(Data records)
<<<<

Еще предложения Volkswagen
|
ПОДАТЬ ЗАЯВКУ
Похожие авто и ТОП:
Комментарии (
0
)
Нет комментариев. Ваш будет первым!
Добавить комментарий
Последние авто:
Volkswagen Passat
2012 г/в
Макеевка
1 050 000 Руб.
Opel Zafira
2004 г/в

>>>>

Task brief: Whatever lines appear above, reproduce every one of them exactly.

Response to the task:
Еще предложения Volkswagen
|
ПОДАТЬ ЗАЯВКУ
Похожие авто и ТОП:
Комментарии (
0
)
Нет комментариев. Ваш будет первым!
Добавить комментарий
Последние авто:
Volkswagen Passat
2012 г/в
Макеевка
1 050 000 Руб.
Opel Zafira
2004 г/в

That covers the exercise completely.